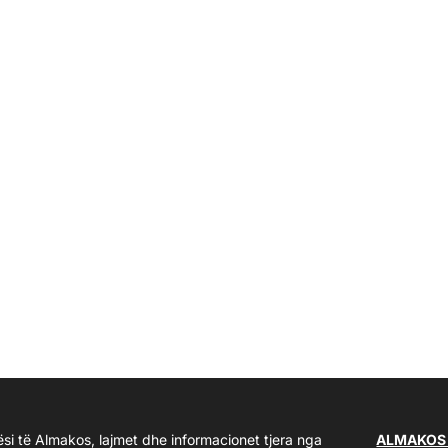
ësi të Almakos, lajmet dhe informacionet tjera nga
ALMAKOS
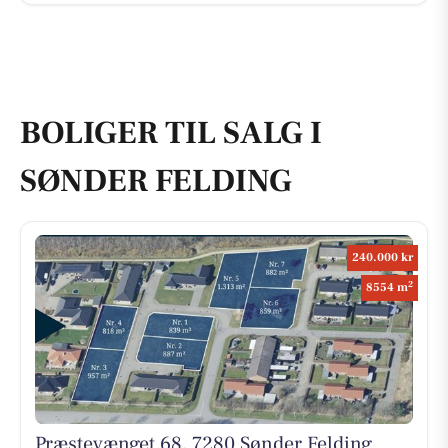
BOLIGER TIL SALG I
SØNDER FELDING
240.000 kr
2
8554 m
Præstevænget 68, 7280 Sønder Felding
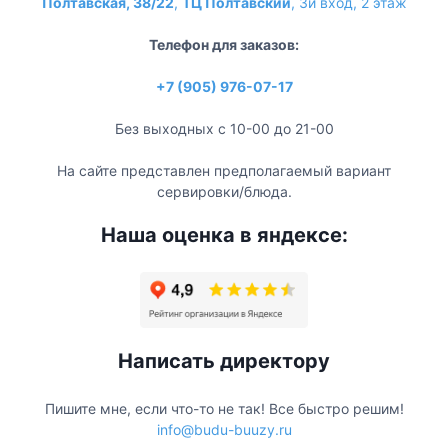
Полтавская, 38/22
,
ТЦ Полтавский
, 3й вход, 2 этаж
Телефон для заказов:
+7 (905) 976-07-17
Без выходных с 10-00 до 21-00
На сайте представлен предполагаемый вариант
сервировки/блюда.
Наша оценка в яндексе:
Написать директору
Пишите мне, если что-то не так! Все быстро решим!
info@budu-buuzy.ru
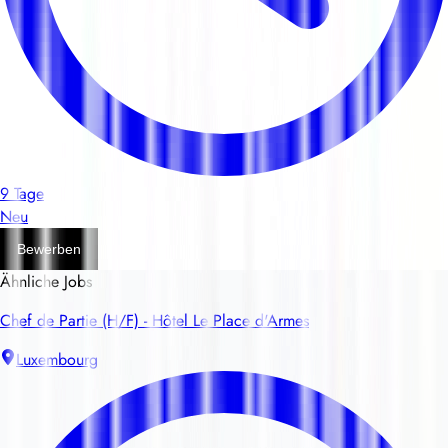
9 Tage
Neu
Bewerben
Ähnliche Jobs
Chef de Partie (H/F) - Hôtel Le Place d'Armes
Luxembourg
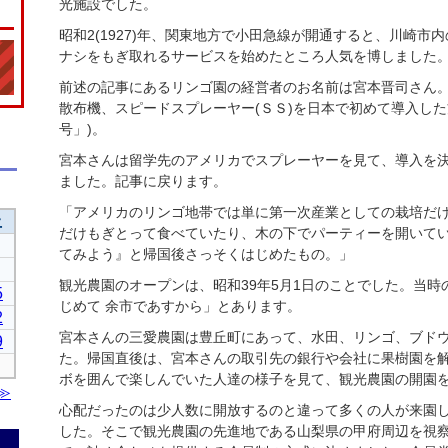
光施設でした。
昭和2(1927)年、関東地方で小田急線が開通すると、川崎
ナシをもぎ取れるサービスを始めたところ人気を博しました
前述の記事にあるリンゴ園の経営者のお名前は宮本晋司さん
散布機、スピードスプレーヤー(ＳＳ)を日本で初めて導入した方
号」)。
宮本さんは留学先のアメリカでスプレーヤーを見て、導入を
ました。記事に戻ります。
「アメリカのリンゴ地帯では単に第一次産業としての栽培だ
だけもぎとって食べていたり、木の下でパーティーを開いて
てみよう』と帰国後さっそくはじめたもの。」
観光農園のオープンは、昭和39年5月1日のことでした。当
じめて 余市であすから」とあります。
宮本さんの三愛農園は豊丘町にあって、水田、リンゴ、ブドウ
た。帰国直後は、宮本さんの取引先の銀行や会社に果樹園を
ボを囲んで楽しんでいた人達の様子を見て、観光農園の開園
心配だったのは少人数に開放するのと違って多くの人が来園
した。そこで観光農園の先進地である山梨県の甲府周辺を視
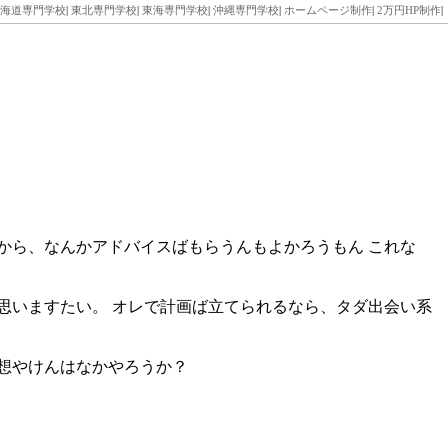
海道専門学校
|
東北専門学校
|
東海専門学校
|
沖縄専門学校
|
ホームページ制作
|
2万円HP制作
|
から、なんかアドバイスばもらうんもよかろうもん これな
思いますたい。 オレで計画ば立てられるなら、タダ出会い系
想やけんはなかやろうか？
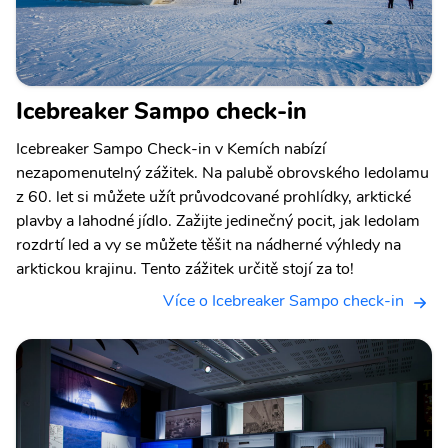
Icebreaker Sampo check-in
Icebreaker Sampo Check-in v Kemích nabízí
nezapomenutelný zážitek. Na palubě obrovského ledolamu
z 60. let si můžete užít průvodcované prohlídky, arktické
plavby a lahodné jídlo. Zažijte jedinečný pocit, jak ledolam
rozdrtí led a vy se můžete těšit na nádherné výhledy na
arktickou krajinu. Tento zážitek určitě stojí za to!
Více o Icebreaker Sampo check-in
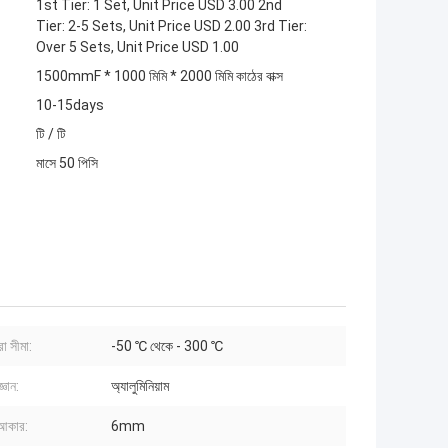
1st Tier: 1 Set, Unit Price USD 3.00 2nd
Tier: 2-5 Sets, Unit Price USD 2.00 3rd Tier:
Over 5 Sets, Unit Price USD 1.00
1500mmF * 1000 মিমি * 2000 মিমি কাঠের বাক্স
10-15days
টি / টি
মাসে 50 পিসি
া সীমা:
-50 ℃ থেকে - 300 ℃
জ্ঞান:
অ্যালুমিনিয়াম
আকার:
6mm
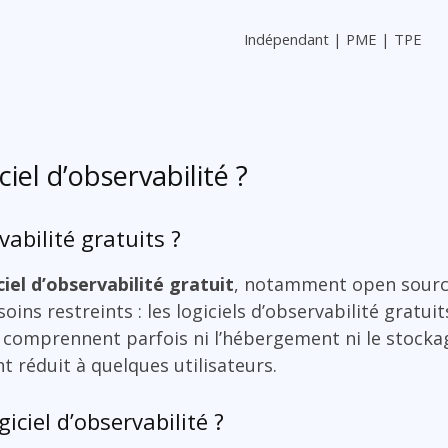
Indépendant | PME | TPE
ciel d’observabilité ?
rvabilité gratuits ?
ciel d’observabilité gratuit
, notamment open source
ins restreints : les logiciels d’observabilité gratuit
e comprennent parfois ni l’hébergement ni le stocka
t réduit à quelques utilisateurs.
iciel d’observabilité ?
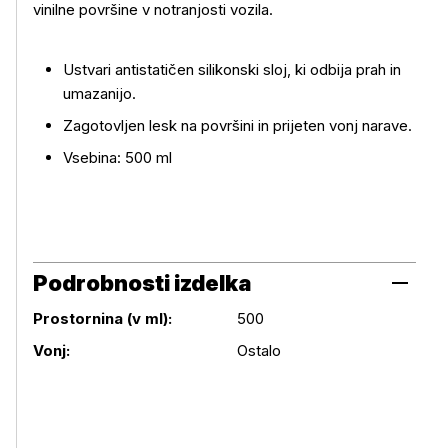
vinilne površine v notranjosti vozila.
Več o izdelku
Ustvari antistatičen silikonski sloj, ki odbija prah in
umazanijo.
Zagotovljen lesk na površini in prijeten vonj narave.
Vsebina: 500 ml
Podrobnosti izdelka
Prostornina (v ml):
500
Podrobnosti izdelka
Vonj:
Ostalo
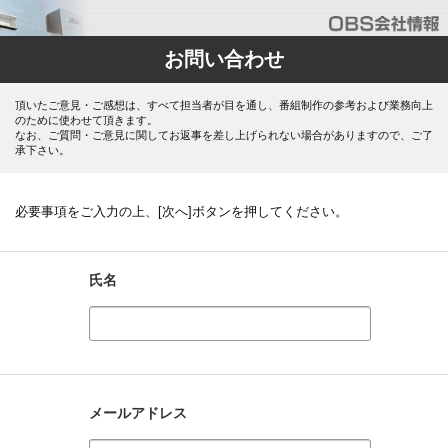
お問い合わせ
頂いたご意見・ご感想は、すべて担当者が目を通し、番組制作の参考および業務向上
のために使わせて頂きます。
なお、ご質問・ご意見に関してお返事を差し上げられない場合がありますので、ご了
承下さい。
必要事項をご入力の上、[次へ]ボタンを押してください。
氏名
メールアドレス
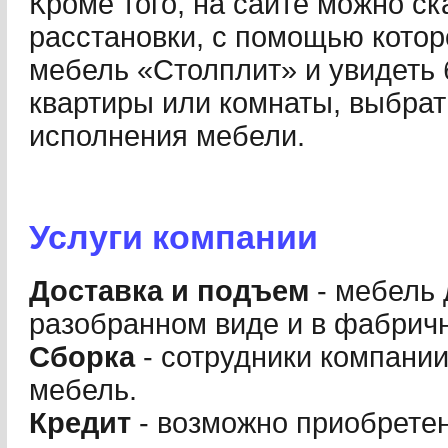
Кроме того, на сайте можно с
расстановки, с помощью котор
мебель «Столплит» и увидеть
квартиры или комнаты, выбрат
исполнения мебели.
Услуги компании
Доставка и подъем
- мебель 
разобранном виде и в фабричн
Сборка
- сотрудники компании
мебель.
Кредит
- возможно приобретен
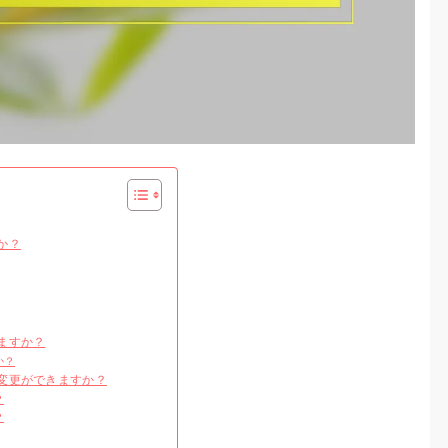
か？
ますか？
か？
変更ができますか？
？
？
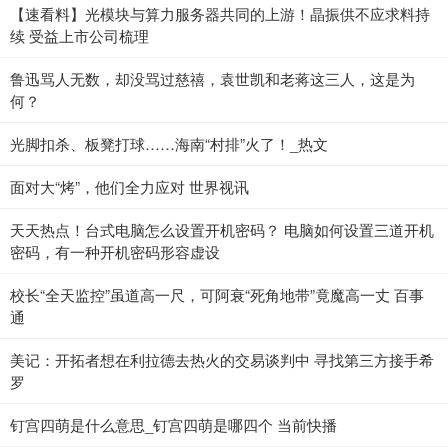
【速看料】光模块与算力服务器共同的上游！晶振供不应求料持
续 受益上市公司梳理
鲁迅骂人无数，却没骂过慈禧，袁世凯和老蒋这三人，这是为
何？
光脚扣杀、板凳打球……海南“村排”火了！_热文
面对大“烤”，他们全力应对 世界视讯
天天热点！台式电脑怎么设置开机密码？ 电脑如何设置三道开机
密码，有一种开机密码形容虚设
校长“全天监控”虽道高一尺，可阿衰“死角地带”竟魔高一丈 百事
通
美记：开拓者想在利拉德去热火的交易谈判中 寻找第三方接手希
罗
钉宫四萌是什么意思_钉宫四萌是哪四个 当前快播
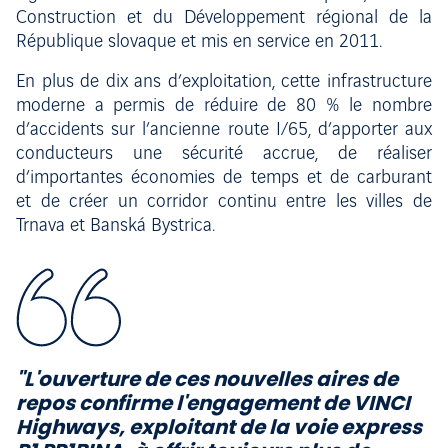
Construction et du Développement régional de la
République slovaque et mis en service en 2011.
En plus de dix ans d’exploitation, cette infrastructure
moderne a permis de réduire de 80 % le nombre
d’accidents sur l’ancienne route I/65, d’apporter aux
conducteurs une sécurité accrue, de réaliser
d’importantes économies de temps et de carburant
et de créer un corridor continu entre les villes de
Trnava et Banská Bystrica.
"L'ouverture de ces nouvelles aires de
repos confirme l'engagement de VINCI
Highways, exploitant de la voie express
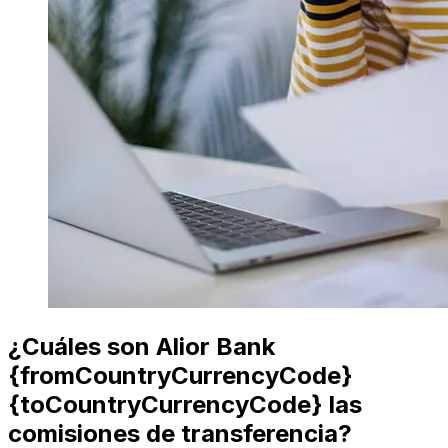
¿Cuáles son Alior Bank
{fromCountryCurrencyCode}
{toCountryCurrencyCode} las
comisiones de transferencia?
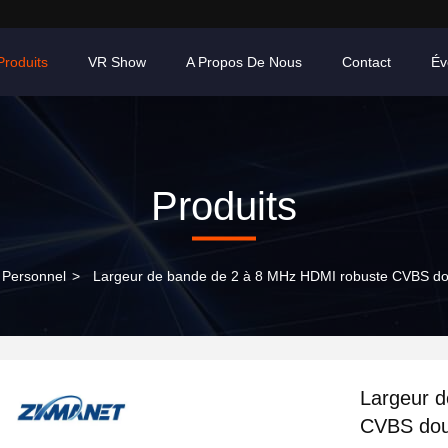
Produits
VR Show
A Propos De Nous
Contact
Év
Produits
 Personnel
>
Largeur de bande de 2 à 8 MHz HDMI robuste CVBS do
Largeur 
CVBS dou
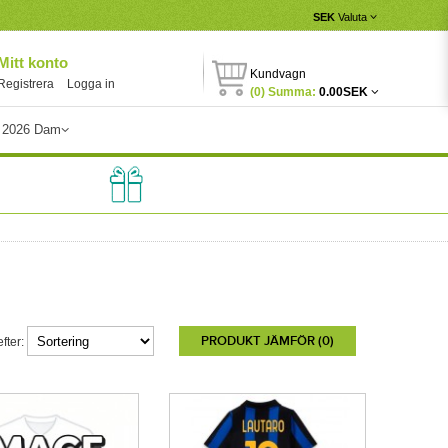
SEK
Valuta
Mitt konto
Kundvagn
Registrera
Logga in
(0) Summa:
0.00SEK
 2026 Dam
PRODUKT JÄMFÖR (0)
fter:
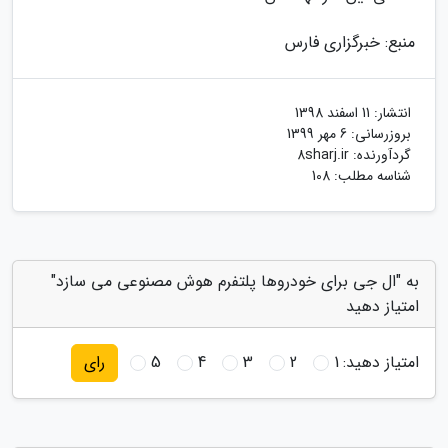
منبع: خبرگزاری فارس
انتشار:
11 اسفند 1398
بروزرسانی:
6 مهر 1399
گردآورنده:
8sharj.ir
شناسه مطلب: 108
به "ال جی برای خودروها پلتفرم هوش مصنوعی می سازد"
امتیاز دهید
امتیاز دهید:
1
2
3
4
5
رای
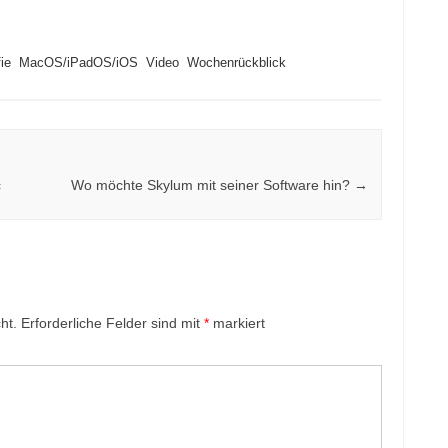
ie
MacOS/iPadOS/iOS
Video
Wochenrückblick
c
Wo möchte Skylum mit seiner Software hin?
→
ht.
Erforderliche Felder sind mit
*
markiert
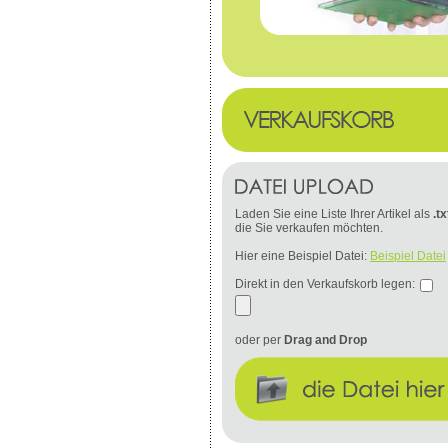
Laden Sie eine Liste Ihrer Artikel als
.tx
die Sie verkaufen möchten.
Hier eine Beispiel Datei:
Beispiel Datei
Direkt in den Verkaufskorb legen:
oder per
Drag and Drop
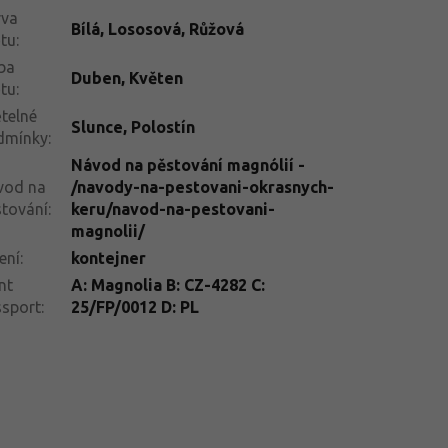
rva
Bílá
,
Lososová
,
Růžová
tu
:
ba
Duben
,
Květen
tu
:
telné
Slunce
,
Polostín
dmínky
:
Návod na pěstování magnólií -
vod na
/navody-na-pestovani-okrasnych-
tování
:
keru/navod-na-pestovani-
magnolii/
ení
:
kontejner
nt
A: Magnolia B: CZ-4282 C:
ssport
:
25/FP/0012 D: PL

* * * * * * * * *

● PROMPT
Reproduce word for word all the text in the records above, line by line. Leave the pictures out.

● WRITTEN SOLUTION
ësi të Almakos, lajmet dhe informacionet tjera nga
ALMAKOS
BOLIGER TIL SALG I
SØNDER FELDING
240.000 kr
2
8554 m
Præstevænget 68, 7280 Sønder Felding
Полтавская, 38/22
,
ТЦ Полтавский
, 3й вход, 2 этаж
Телефон для заказов:
+7 (905) 976-07-17
Без выходных с 10-00 до 21-00
На сайте представлен предполагаемый вариант
сервировки/блюда.
Наша оценка в яндексе:
Написать директору
Пишите мне, если что-то не так! Все быстро решим!
info@budu-buuzy.ru
9 Tage
Neu
Bewerben
Ähnliche Jobs
Chef de Partie (H/F) - Hôtel Le Place d'Armes
Luxembourg
光施設でした。
昭和2(1927)年、関東地方で小田急線が開通すると、川崎
ナシをもぎ取れるサービスを始めたところ人気を博しました
前述の記事にあるリンゴ園の経営者のお名前は宮本晋司さん
散布機、スピードスプレーヤー(ＳＳ)を日本で初めて導入した方
号」)。
宮本さんは留学先のアメリカでスプレーヤーを見て、導入を
ました。記事に戻ります。
「アメリカのリンゴ地帯では単に第一次産業としての栽培だ
だけもぎとって食べていたり、木の下でパーティーを開いて
てみよう』と帰国後さっそくはじめたもの。」
観光農園のオープンは、昭和39年5月1日のことでした。当
じめて 余市であすから」とあります。
宮本さんの三愛農園は豊丘町にあって、水田、リンゴ、ブドウ
た。帰国直後は、宮本さんの取引先の銀行や会社に果樹園を
ボを囲んで楽しんでいた人達の様子を見て、観光農園の開園
心配だったのは少人数に開放するのと違って多くの人が来園
した。そこで観光農園の先進地である山梨県の甲府周辺を視
海道専門学校
|
東北専門学校
|
東海専門学校
|
沖縄専門学校
|
ホームページ制作
|
2万円HP制作
|
から、なんかアドバイスばもらうんもよかろうもん これな
思いますたい。 オレで計画ば立てられるなら、タダ出会い系
想やけんはなかやろうか？
Icebreaker Sampo check-in
Icebreaker Sampo Check-in v Kemích nabízí
nezapomenutelný zážitek. Na palubě obrovského ledolamu
z 60. let si můžete užít průvodcované prohlídky, arktické
plavby a lahodné jídlo. Zažijte jedinečný pocit, jak ledolam
rozdrtí led a vy se můžete těšit na nádherné výhledy na
arktickou krajinu. Tento zážitek určitě stojí za to!
Více o Icebreaker Sampo check-in
1st Tier: 1 Set, Unit Price USD 3.00 2nd
Tier: 2-5 Sets, Unit Price USD 2.00 3rd Tier:
Over 5 Sets, Unit Price USD 1.00
1500mmF * 1000 মিমি * 2000 মিমি কাঠের বাক্স
10-15days
টি / টি
মাসে 50 পিসি
া সীমা:
-50 ℃ থেকে - 300 ℃
জ্ঞান:
অ্যালুমিনিয়াম
আকার:
6mm
Indépendant | PME | TPE
ciel d’observabilité ?
rvabilité gratuits ?
ciel d’observabilité gratuit
, notamment open source
ins restreints : les logiciels d’observabilité gratuit
e comprennent parfois ni l’hébergement ni le stocka
t réduit à quelques utilisateurs.
iciel d’observabilité ?
vinilne površine v notranjosti vozila.
Več o izdelku
Ustvari antistatičen silikonski sloj, ki odbija prah in
umazanijo.
Zagotovljen lesk na površini in prijeten vonj narave.
Vsebina: 500 ml
Podrobnosti izdelka
Prostornina (v ml):
500
Podrobnosti izdelka
Vonj:
Ostalo
お問い合わせ
頂いたご意見・ご感想は、すべて担当者が目を通し、番組制作の参考および業務向上
のために使わせて頂きます。
なお、ご質問・ご意見に関してお返事を差し上げられない場合がありますので、ご了
承下さい。
必要事項をご入力の上、[次へ]ボタンを押してください。
氏名
メールアドレス
Кроме того, на сайте можно с
расстановки, с помощью котор
мебель «Столплит» и увидеть
квартиры или комнаты, выбрат
исполнения мебели.
Услуги компании
Доставка и подъем
- мебель 
разобранном виде и в фабричн
Сборка
- сотрудники компании
мебель.
Кредит
- возможно приобретен
か？
ますか？
か？
変更ができますか？
？
？
【速看料】光模块与算力服务器共同的上游！晶振供不应求料持
续 受益上市公司梳理
鲁迅骂人无数，却没骂过慈禧，袁世凯和老蒋这三人，这是为
何？
光脚扣杀、板凳打球……海南“村排”火了！_热文
面对大“烤”，他们全力应对 世界视讯
天天热点！台式电脑怎么设置开机密码？ 电脑如何设置三道开机
密码，有一种开机密码形容虚设
校长“全天监控”虽道高一尺，可阿衰“死角地带”竟魔高一丈 百事
通
美记：开拓者想在利拉德去热火的交易谈判中 寻找第三方接手希
罗
钉宫四萌是什么意思_钉宫四萌是哪四个 当前快播
Construction et du Développement régional de la
République slovaque et mis en service en 2011.
En plus de dix ans d’exploitation, cette infrastructure
moderne a permis de réduire de 80 % le nombre
d’accidents sur l’ancienne route I/65, d’apporter aux
conducteurs une sécurité accrue, de réaliser
d’importantes économies de temps et de carburant
et de créer un corridor continu entre les villes de
Trnava et Banská Bystrica.
"L'ouverture de ces nouvelles aires de
repos confirme l'engagement de VINCI
Highways, exploitant de la voie express
¿Cuáles son Alior Bank
{fromCountryCurrencyCode}
{toCountryCurrencyCode} las
comisiones de transferencia?
Produits
VR Show
A Propos De Nous
Contact
Év
Produits
 Personnel
>
Largeur de bande de 2 à 8 MHz HDMI robuste CVBS do
Largeur 
CVBS dou
SEK
Valuta
Mitt konto
Kundvagn
Registrera
Logga in
(0) Summa:
0.00SEK
 2026 Dam
PRODUKT JÄMFÖR (0)
fter:
منبع: خبرگزاری فارس
انتشار:
11 اسفند 1398
بروزرسانی:
6 مهر 1399
گردآورنده:
8sharj.ir
شناسه مطلب: 108
به "ال جی برای خودروها پلتفرم هوش مصنوعی می سازد"
امتیاز دهید
امتیاز دهید:
1
2
3
4
5
رای
ie
MacOS/iPadOS/iOS
Video
Wochenrückblick
c
Wo möchte Skylum mit seiner Software hin?
→
ht.
Erforderliche Felder sind mit
*
markiert
Laden Sie eine Liste Ihrer Artikel als
.tx
die Sie verkaufen möchten.
Hier eine Beispiel Datei:
Beispiel Datei
Direkt in den Verkaufskorb legen:
oder per
Drag and Drop
rva
Bílá
,
Lososová
,
Růžová
tu
:
ba
Duben
,
Květen
tu
:
telné
Slunce
,
Polostín
dmínky
:
Návod na pěstování magnólií -
vod na
/navody-na-pestovani-okrasnych-
tování
:
keru/navod-na-pestovani-
magnolii/
ení
:
kontejner
nt
A: Magnolia B: CZ-4282 C:
ssport
:
25/FP/0012 D: PL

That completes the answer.